In order to address this problem and speed up the freight quote time, on or off contract, in the global market place, Zvi Schreiber and his team built FreightOS (pronounced Freight O.S., or even freigh-toss, as it is a freight operating system and not a brand of breakfast cereals), which is an technology platform that enables an on-line network of global freight carriers to provide instant spot-rate and on-contract quotes when a (potential) customer needs them.
When a carrier, or freight-forwarder / 3PL, signs up for the FreightOS network and uploads their standard rate tables for ocean, air, and land-based shipping for all of the routes they service, customers can access the carrier’s portal on the FrieghtOS network and get almost instantaneous quotes (which, depending on the number of routing options and shipment goal — be it lowest cost, fastest delivery, etc. — could take a few seconds) for the route(s) of their choice. All the buyer has to specify is the origin, the destination, some basic load characteristics (what is being shipped [boxes, pallets, etc.], dimensions, unit weight, and quantity), the desired pick-up date, the allowable modes (land, ocean, air, or any combination), whether or not the load is hazardous, if insurance is required (and the load value if it is), the applicable HS code(s), and if a customs brokerage is being used and click a get quote button. Within 10 seconds, the buyer will get the quickest delivery quote, the cheapest quote, and, if applicable, some suggestions for nearby delivery locations that are quicker or cheaper (especially in the case of inter-continental shipments where there are multiple options that require a multi-modal delivery network that consists of air or ocean and truck or rail). Each quote returned will include the total cost, the time-in-transit, the modes of transportation required, and whether or not the carrier will work with a customs brokerage or transport hazardous material. Clicking on a quote will break it down into its constituent cost components, which may include, but are not limited to, basic freight cost, (airline) screening fees, (airline) security fees, fuel surcharges, documentation fees, (airline) handling fees, export declarations, advance manifest fees, etc.

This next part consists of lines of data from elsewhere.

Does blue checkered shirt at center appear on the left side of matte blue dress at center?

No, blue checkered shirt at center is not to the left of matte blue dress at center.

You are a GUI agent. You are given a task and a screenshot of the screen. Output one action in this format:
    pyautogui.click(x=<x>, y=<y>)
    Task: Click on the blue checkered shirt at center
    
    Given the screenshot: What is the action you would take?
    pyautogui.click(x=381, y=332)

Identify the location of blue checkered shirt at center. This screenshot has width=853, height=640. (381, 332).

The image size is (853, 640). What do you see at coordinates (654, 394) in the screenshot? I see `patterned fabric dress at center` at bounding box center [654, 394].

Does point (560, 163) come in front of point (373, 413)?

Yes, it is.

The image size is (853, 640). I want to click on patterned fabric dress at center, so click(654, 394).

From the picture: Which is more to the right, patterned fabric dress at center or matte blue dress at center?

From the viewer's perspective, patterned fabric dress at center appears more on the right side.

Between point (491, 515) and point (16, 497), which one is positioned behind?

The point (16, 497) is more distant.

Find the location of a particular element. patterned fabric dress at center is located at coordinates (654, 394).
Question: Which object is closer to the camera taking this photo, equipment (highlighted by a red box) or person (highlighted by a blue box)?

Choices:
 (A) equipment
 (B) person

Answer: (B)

If the buying organization has a contract with the carrier, even if it only covers some lanes, they can upload the contract and all of their buyers can get on-contract quotes instantaneously and compare them to off-contract quotes. This can help the buyer discover whether a different routing can save them some money.

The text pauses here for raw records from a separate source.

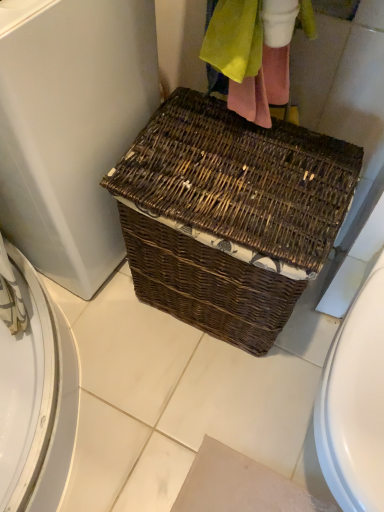
Question: Is brown wicker basket at center positioned far away from brown wicker basket at center?

Choices:
 (A) no
 (B) yes

Answer: (A)

Question: From the image's perspective, is brown wicker basket at center under brown wicker basket at center?

Choices:
 (A) no
 (B) yes

Answer: (A)

Question: Is brown wicker basket at center placed right next to brown wicker basket at center?

Choices:
 (A) yes
 (B) no

Answer: (B)

Question: From a real-world perspective, is brown wicker basket at center physically below brown wicker basket at center?

Choices:
 (A) no
 (B) yes

Answer: (A)

Question: Does brown wicker basket at center have a smaller size compared to brown wicker basket at center?

Choices:
 (A) yes
 (B) no

Answer: (B)

Question: Can you confirm if brown wicker basket at center is positioned to the right of brown wicker basket at center?

Choices:
 (A) yes
 (B) no

Answer: (B)

Question: From the image's perspective, is brown wicker basket at center beneath brown wicker basket at center?

Choices:
 (A) no
 (B) yes

Answer: (B)

Question: From a real-world perspective, is brown wicker basket at center beneath brown wicker basket at center?

Choices:
 (A) no
 (B) yes

Answer: (B)

Question: Does brown wicker basket at center have a greater height compared to brown wicker basket at center?

Choices:
 (A) yes
 (B) no

Answer: (B)

Question: Does brown wicker basket at center have a lesser height compared to brown wicker basket at center?

Choices:
 (A) no
 (B) yes

Answer: (B)

Question: Is the depth of brown wicker basket at center less than that of brown wicker basket at center?

Choices:
 (A) yes
 (B) no

Answer: (B)

Question: Is brown wicker basket at center positioned far away from brown wicker basket at center?

Choices:
 (A) yes
 (B) no

Answer: (B)

Question: From the image's perspective, is brown wicker basket at center located above or below brown wicker basket at center?

Choices:
 (A) below
 (B) above

Answer: (A)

Also, after the buyer has requested quotes from their (preferred) carriers of choice on the FreightOS network, they can download their entire quote history to an excel spreadsheet to not only do a lowest-cost cross-carrier comparison by lane, but determine where the real (hidden) costs are. For example, it’s possible that (one of) the biggest cost(s) (in air freight in particular) is the fuel surcharge, and if the buyer can identify this and negotiate a better fuel surcharge rate with a carrier of choice, they could potentially lower their shipment costs going forward. Also, in the case of exports and imports, a buyer can see if any of the security or documentation fees imposed by one carrier are (unreasonably) higher than the market average.
Right now, the FreightOS platform has approximately 20 carriers on-board, but considering the huge cost savings this represents to a carrier that spends a considerable number of man-hours every day quoting on business for which it knows it will only see a 20% to 30% success rate at best, it shouldn’t be long before more carriers sign up. With this type of platform, no man-hours are needed to provide market-rate quotes and the carrier will know that when they do get a call based on a quote provided by the platform, the buyer has product she needs to ship, has decided that the carrier may be able to provide the service she needs in an acceptable price range, and has narrowed her pool of carrier choices down to select few. The founders of FreightOS believe that they can increase the success rate of their carriers by 10% with this tool, but SI believes that this tool could increase a carrier’s success rate by as much as 50% as most buyer’s will only call, at most, the 3 lowest quoting carriers and select the first carrier that can meet their delivery requirements at an acceptable price.
If you have global freight and need a better quoting solution than calling up a carrier who will take, on average, a day or three to get back to you, SI recommends checking out FreightOS. It’s definitely a platform to watch.